EXTRACTED TEXT:
──────────────────────────────

Career panel guests at VCU Business share the realities behind their professional paths
Across three career panels, students heard how professionals built their careers through uncertainty and unexpected opportunities.
By Megan Nash
For students hoping for a yellow brick road into their careers, the fall career panels offered a more honest map.
Throughout the semester, several classes at the VCU School of Business gave way to conversations featuring professionals working in supply chain, management and entrepreneurship and marketing. The sessions offered less a primer on industries and more a look at the choices, frustrations and small discoveries that pushed each career forward.
A few moments stood out to students in particular.
They heard what it looks like to write your own way forward
Ayana Andrews-Joseph (M.A. ’22), a data and analytics consultant at Atlantic Union Bank, told students that her entry into the field began with exhaustion. Months of job applications had turned into a kind of loop — refresh, apply, repeat — with little to show for it. “Getting a job for was … a full-time job,” she said.

──────────────────────────────

PARTS OF THE EXERCISE:
- A) According to the article on the VCU Business career panels, what job does Ayana Andrews-Joseph hold?
- B) Write the next part of the article on the VCU Business career panels, picking up from its final sentence.

──────────────────────────────

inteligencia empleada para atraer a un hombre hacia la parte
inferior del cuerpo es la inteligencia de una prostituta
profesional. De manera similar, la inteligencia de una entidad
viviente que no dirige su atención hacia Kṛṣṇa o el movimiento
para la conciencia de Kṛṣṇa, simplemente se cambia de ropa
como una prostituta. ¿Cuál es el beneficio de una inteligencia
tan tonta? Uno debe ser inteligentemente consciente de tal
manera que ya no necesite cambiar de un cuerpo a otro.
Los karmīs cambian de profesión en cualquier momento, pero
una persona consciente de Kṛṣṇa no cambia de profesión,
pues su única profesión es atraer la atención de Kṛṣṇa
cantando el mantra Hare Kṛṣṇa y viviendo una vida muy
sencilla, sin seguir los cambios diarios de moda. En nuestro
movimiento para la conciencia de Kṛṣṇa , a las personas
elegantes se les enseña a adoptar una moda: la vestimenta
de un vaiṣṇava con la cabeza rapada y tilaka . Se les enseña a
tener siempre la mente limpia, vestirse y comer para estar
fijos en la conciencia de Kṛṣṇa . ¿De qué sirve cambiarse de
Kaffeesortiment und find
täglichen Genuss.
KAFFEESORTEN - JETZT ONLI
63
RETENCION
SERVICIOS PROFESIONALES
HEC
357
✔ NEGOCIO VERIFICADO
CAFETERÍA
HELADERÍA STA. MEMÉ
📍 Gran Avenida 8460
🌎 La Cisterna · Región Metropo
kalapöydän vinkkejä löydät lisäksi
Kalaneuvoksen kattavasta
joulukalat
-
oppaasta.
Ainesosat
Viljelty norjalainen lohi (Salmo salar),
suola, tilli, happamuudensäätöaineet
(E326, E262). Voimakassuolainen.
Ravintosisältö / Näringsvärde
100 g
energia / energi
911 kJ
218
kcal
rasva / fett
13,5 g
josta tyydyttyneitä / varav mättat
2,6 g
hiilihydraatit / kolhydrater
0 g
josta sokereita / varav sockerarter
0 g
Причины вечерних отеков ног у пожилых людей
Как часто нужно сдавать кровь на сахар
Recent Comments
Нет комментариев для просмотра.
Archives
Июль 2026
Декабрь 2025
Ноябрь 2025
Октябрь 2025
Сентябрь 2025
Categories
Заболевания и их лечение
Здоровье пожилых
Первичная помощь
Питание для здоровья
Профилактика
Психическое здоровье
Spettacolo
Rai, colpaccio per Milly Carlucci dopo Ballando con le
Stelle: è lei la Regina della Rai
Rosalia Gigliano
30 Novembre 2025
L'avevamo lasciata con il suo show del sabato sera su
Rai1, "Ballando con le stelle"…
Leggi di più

──────────────────────────────

ANSWERS TO THE EXERCISES:
- A) She is a data and analytics consultant at Atlantic Union Bank.

- B)
At some point, she’d had enough. “I got so frustrated that I wrote my own algorithm,” she told students. It surfaced five roles. She applied to all of them and ultimately landed the one she ranked first.
Now she works on a team that’s helping the mid-sized bank build something new: scalable data systems that leadership can use to make real-time decisions. Andrews-Joseph described her work as a kind of supply chain, though she’s moving information rather than freight. She builds end-to-end workflows, handing pieces off to specialists when the job requires it. “They’re not building something physical,” she said of the engineers she works with, “but they’re building the data I need in order to get the insights out.”
Her background — epidemiology, public health and analytics — taught her that tools change, but the fundamentals do not. And at the heart of those fundamentals is the human element.
“I’ve always been looking at data,” said Andrews-Joseph. “And what I carry with me throughout every single job is that every touch point is a person no matter what. The data that I’m analyzing is because somebody collected it or somebody did something and we have it.”
They followed a founder through the uneasy days of building a business
Before he became founder of multiple businesses, Sam Anderson, president and owner of Enso Media Firm, hit a stretch where money ran thin enough that he considered sleeping in his car.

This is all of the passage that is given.